Top of Source information
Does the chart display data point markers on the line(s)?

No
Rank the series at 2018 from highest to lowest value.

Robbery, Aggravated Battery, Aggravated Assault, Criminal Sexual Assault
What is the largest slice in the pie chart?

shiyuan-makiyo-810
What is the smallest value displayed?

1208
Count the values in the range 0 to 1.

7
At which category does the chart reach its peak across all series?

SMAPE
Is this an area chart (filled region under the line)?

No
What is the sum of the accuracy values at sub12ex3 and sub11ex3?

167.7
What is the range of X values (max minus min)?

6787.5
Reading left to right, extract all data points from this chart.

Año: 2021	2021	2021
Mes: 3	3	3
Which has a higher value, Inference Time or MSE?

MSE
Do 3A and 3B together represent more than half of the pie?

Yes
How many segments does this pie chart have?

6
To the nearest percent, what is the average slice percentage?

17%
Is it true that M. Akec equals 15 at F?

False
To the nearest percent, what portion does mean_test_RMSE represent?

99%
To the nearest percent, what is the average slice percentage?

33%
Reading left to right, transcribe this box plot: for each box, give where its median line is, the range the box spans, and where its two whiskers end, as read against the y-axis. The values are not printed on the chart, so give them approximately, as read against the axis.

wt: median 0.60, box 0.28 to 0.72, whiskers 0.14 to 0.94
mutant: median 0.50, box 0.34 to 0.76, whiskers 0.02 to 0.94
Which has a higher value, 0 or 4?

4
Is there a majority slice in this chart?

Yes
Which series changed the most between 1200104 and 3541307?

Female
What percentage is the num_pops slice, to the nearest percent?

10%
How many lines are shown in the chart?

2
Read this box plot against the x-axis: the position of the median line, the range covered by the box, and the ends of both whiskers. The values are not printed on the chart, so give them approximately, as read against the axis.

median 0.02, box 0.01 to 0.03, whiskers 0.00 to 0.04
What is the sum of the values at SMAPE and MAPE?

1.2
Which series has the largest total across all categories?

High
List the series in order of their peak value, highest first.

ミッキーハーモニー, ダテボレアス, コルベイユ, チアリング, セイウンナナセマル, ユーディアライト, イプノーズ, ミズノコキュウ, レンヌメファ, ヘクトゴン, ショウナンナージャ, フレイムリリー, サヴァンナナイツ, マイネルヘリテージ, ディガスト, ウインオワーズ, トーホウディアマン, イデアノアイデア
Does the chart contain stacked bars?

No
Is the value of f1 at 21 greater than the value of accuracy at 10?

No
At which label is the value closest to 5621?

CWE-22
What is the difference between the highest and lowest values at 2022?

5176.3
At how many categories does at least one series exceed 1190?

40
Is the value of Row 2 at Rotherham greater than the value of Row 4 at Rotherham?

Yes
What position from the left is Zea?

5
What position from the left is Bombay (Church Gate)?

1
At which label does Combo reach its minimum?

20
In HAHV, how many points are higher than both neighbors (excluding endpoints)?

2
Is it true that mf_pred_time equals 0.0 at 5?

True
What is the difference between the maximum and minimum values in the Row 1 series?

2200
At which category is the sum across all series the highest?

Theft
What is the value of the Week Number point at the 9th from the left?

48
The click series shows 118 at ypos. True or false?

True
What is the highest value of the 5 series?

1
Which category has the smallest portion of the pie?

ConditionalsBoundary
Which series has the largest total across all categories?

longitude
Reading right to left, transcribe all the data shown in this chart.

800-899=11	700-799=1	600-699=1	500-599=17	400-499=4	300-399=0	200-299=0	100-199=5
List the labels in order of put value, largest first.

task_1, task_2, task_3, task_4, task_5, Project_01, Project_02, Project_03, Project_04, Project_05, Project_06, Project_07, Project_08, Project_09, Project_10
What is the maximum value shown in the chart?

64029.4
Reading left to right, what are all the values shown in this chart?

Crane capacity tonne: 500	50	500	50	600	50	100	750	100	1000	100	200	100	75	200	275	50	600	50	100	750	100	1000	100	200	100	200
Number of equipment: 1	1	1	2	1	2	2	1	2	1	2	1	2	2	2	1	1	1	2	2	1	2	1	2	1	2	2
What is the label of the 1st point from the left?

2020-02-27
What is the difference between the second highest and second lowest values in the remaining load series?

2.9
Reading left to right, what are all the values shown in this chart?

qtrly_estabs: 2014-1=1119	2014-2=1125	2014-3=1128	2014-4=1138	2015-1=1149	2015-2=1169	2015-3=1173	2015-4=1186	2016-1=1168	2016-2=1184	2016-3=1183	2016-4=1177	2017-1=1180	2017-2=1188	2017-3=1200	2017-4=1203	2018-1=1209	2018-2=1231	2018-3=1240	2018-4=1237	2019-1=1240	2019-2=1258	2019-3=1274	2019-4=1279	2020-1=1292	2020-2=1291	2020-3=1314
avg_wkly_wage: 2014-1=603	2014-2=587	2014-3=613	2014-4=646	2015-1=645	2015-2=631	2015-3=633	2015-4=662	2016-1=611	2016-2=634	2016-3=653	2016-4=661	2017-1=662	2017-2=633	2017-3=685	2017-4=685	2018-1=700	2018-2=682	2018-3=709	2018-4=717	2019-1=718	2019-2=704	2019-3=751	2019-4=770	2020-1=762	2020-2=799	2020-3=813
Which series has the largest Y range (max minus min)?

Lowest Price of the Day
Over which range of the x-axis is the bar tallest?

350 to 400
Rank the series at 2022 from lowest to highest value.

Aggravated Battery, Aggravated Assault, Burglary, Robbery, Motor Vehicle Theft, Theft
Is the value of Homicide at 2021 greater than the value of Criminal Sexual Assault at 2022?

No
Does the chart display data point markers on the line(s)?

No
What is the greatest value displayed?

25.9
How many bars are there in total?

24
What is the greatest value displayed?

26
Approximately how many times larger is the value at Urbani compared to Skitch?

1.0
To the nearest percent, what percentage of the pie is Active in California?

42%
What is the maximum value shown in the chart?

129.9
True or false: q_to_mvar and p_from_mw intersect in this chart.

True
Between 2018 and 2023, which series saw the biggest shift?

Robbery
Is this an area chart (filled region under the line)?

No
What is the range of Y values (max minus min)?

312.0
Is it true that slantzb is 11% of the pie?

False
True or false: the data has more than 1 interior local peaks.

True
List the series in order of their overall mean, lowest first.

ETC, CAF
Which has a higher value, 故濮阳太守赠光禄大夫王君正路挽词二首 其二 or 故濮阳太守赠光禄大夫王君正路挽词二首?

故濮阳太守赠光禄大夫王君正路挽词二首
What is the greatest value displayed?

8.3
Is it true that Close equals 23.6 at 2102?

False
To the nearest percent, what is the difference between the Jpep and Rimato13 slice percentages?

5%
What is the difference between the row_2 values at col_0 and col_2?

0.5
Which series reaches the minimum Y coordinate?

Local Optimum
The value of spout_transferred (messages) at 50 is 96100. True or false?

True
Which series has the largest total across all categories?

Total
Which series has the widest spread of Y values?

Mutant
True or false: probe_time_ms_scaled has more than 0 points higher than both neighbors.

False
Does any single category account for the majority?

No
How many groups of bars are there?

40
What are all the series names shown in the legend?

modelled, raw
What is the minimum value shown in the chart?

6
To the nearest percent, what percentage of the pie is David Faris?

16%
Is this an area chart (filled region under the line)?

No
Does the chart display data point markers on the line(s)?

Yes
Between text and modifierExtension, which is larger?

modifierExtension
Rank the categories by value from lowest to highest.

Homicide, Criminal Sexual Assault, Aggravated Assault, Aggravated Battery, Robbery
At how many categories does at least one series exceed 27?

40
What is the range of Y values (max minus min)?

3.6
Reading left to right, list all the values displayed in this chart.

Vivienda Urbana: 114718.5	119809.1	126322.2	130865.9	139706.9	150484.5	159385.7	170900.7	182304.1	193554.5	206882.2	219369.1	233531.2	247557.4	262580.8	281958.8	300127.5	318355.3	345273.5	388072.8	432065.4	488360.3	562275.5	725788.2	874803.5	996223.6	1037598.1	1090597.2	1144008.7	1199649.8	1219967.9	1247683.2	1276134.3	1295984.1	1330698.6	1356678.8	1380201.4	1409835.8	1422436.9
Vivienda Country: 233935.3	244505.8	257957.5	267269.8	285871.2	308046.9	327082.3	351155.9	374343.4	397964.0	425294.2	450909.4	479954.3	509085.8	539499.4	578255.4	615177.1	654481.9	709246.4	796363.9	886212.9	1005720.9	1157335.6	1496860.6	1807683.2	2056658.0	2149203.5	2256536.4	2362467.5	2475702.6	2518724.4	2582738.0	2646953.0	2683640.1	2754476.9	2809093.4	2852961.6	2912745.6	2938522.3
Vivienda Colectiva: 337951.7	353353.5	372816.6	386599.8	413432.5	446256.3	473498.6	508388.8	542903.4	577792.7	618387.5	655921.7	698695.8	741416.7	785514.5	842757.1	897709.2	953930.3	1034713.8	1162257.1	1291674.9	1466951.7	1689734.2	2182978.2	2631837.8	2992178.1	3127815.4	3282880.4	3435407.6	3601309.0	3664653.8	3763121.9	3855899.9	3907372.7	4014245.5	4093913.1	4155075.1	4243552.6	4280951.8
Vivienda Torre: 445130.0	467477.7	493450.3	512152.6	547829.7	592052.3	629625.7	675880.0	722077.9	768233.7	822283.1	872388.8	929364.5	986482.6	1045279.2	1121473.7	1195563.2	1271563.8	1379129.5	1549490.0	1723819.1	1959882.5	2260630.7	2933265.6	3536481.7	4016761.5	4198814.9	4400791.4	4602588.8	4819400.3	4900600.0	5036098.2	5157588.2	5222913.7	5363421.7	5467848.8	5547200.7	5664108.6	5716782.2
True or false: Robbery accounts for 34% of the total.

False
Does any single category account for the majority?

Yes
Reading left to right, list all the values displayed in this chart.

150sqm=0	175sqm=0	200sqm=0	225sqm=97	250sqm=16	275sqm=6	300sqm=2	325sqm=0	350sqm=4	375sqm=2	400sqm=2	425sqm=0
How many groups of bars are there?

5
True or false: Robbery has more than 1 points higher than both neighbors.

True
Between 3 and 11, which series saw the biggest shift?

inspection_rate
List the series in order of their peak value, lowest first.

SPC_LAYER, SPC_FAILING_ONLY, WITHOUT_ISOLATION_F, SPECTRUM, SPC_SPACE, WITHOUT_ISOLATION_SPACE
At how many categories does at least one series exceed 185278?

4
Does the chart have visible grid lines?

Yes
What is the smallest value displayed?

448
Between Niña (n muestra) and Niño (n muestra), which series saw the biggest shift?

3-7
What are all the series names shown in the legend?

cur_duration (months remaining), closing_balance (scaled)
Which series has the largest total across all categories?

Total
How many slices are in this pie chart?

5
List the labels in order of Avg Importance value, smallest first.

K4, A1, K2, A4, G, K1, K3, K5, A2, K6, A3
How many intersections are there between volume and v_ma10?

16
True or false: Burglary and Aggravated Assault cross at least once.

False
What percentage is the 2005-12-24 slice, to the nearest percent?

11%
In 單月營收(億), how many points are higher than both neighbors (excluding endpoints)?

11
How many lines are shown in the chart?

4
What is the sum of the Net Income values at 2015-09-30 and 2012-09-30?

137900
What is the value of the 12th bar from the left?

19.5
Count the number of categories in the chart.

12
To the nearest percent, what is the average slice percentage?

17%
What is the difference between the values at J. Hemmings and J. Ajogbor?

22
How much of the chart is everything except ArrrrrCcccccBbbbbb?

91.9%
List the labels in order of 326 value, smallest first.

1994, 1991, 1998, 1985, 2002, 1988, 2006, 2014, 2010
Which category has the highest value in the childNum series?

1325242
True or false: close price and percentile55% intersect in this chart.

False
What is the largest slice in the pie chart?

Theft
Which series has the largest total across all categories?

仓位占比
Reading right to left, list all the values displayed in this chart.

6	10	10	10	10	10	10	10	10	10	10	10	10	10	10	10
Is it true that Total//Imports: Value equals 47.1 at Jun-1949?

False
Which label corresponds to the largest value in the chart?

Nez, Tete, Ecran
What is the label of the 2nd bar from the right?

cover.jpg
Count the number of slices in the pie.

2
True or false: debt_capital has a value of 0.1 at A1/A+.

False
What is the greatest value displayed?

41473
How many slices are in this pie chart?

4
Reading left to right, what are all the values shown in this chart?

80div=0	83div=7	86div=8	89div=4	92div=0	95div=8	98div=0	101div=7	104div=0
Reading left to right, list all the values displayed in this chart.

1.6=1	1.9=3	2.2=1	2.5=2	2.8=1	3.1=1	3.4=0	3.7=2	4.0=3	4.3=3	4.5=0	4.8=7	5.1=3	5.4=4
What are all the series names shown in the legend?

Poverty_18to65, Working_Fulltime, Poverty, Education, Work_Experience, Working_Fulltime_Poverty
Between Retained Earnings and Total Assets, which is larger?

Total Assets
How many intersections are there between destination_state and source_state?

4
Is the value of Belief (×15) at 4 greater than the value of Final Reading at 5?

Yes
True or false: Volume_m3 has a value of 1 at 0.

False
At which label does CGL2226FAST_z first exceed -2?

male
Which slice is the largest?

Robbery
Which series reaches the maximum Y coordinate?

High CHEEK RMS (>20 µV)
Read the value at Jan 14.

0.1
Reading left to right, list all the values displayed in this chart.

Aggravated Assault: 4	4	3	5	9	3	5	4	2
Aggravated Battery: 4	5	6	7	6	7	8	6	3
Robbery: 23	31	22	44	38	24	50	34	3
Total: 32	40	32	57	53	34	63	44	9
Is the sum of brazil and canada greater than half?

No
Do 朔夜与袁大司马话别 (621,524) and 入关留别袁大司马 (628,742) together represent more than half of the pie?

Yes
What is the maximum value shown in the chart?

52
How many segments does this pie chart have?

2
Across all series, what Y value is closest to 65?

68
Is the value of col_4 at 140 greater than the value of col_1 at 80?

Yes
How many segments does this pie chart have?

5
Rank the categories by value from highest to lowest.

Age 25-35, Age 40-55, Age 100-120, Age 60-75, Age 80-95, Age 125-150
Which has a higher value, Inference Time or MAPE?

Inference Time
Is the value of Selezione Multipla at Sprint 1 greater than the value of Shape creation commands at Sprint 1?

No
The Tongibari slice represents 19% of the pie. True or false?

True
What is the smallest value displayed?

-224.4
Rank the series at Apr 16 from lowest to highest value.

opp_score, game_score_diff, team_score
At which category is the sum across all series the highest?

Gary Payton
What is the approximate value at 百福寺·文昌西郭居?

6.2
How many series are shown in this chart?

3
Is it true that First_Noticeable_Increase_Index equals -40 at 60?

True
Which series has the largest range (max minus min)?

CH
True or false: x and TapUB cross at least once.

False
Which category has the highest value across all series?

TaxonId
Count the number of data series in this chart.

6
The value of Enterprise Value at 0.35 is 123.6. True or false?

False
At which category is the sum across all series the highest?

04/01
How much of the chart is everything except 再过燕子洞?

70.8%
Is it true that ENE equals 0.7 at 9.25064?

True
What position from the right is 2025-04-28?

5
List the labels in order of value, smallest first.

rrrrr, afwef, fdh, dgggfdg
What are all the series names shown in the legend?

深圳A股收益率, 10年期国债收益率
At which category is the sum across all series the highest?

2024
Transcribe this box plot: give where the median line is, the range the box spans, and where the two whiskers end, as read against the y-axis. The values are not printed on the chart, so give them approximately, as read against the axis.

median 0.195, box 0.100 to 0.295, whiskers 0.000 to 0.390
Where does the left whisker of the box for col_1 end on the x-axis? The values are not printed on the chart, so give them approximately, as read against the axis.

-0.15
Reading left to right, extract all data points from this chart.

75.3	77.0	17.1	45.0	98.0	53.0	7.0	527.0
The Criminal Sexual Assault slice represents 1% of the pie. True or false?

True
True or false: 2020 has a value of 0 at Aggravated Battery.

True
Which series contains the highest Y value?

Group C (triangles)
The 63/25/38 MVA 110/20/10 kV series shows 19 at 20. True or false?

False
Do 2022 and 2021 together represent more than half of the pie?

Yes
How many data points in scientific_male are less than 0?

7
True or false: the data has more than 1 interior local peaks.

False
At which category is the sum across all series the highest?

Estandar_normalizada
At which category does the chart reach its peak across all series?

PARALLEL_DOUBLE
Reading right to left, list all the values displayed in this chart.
Bottom of Source information
**What the task asks**
Gather each line of the rows above that contains the string "modifierExtension", treating uppercase and lowercase letters as distinct.

**Solution to this task**
Between text and modifierExtension, which is larger?
modifierExtension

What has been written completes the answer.